Crows also have the ability to solve complex problems, demonstrated in this BBC clip narrated in David Attenborough's dulcet tones. Faced with a type of nut too hard for them to crack, crows drop the nuts into pedestrian crosswalks and wait for a car to run over them. Once the way is clear, they drop down and grab their snack. Not only have they figured out how to use cars as excessively giant nutcrackers, but they've figured out how to wait for the light to change to safely time their retrieval.

Crows are also unusual in their social structure. They mate for life, form close-knit communities, and the juveniles sometimes stick around to help raise their younger siblings—just like in a human family. (Okay, like in a functional human family.) The Cornell lab has even documented a case of adoption, when some crows orphaned by West Nile virus were taken in by their avian neighbor. And crows' longer lifespan—some living up to 20 years in the wild—means they can take more time to "grow up," as McGowan says.
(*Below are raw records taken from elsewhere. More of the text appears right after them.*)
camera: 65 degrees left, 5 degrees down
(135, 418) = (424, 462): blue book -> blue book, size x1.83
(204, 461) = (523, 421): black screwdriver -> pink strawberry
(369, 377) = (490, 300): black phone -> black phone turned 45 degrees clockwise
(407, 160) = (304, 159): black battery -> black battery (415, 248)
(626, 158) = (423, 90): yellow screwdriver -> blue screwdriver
Crows enjoy an extended adolescence, and just like human teenagers they spend a lot of that time goofing off, showing a particular affinity for punking dogs.

Advertisement

But the question is: why corvids? What led them to develop this human-like intelligence, and why do they pay attention to human behavior the way they do?

McGowan says that over generations, crows have been genetically selected to pay attention to human behavior, and he cites our turbulent history with crows as the impetus. "People used to shoot them whenever they could get a chance," he said. "So crows have been paying attention to people for a long time because they use some of our food…but somewhere along the line they've also figured out that it pays to pay attention to individual people—that all people are not created the same. Some are dangerous, some are not."

When we talk about animal intelligence, though, it's important to account for our own human bias. Biology professor Megan Gall at Vassar College told me that from her perspective, "corvids aren't necessarily 'smarter' than other birds…they have an intelligence that more closely mirrors that of human intelligence. In other words, they are good at tasks that we have an easy time identifying with."

It's an interesting thought. We use our own abilities as a yardstick for what "intelligence" means, and that may not be completely fair to other species with highly specialized skills—like echolocation, for example.

But regardless of how we view animal intelligence, it's clear that crows and other members of the Corvid family show some surprising capabilities that could help humans see them in a different light. In a feature on the ornithology lab website, McGowan is hopeful for a change in public perception. "People attribute some sort of malicious intent to what crows do when they're just trying to raise their kids like everybody else," he says. "It's not a bunch of juvenile delinquents coming through and trying to cause trouble."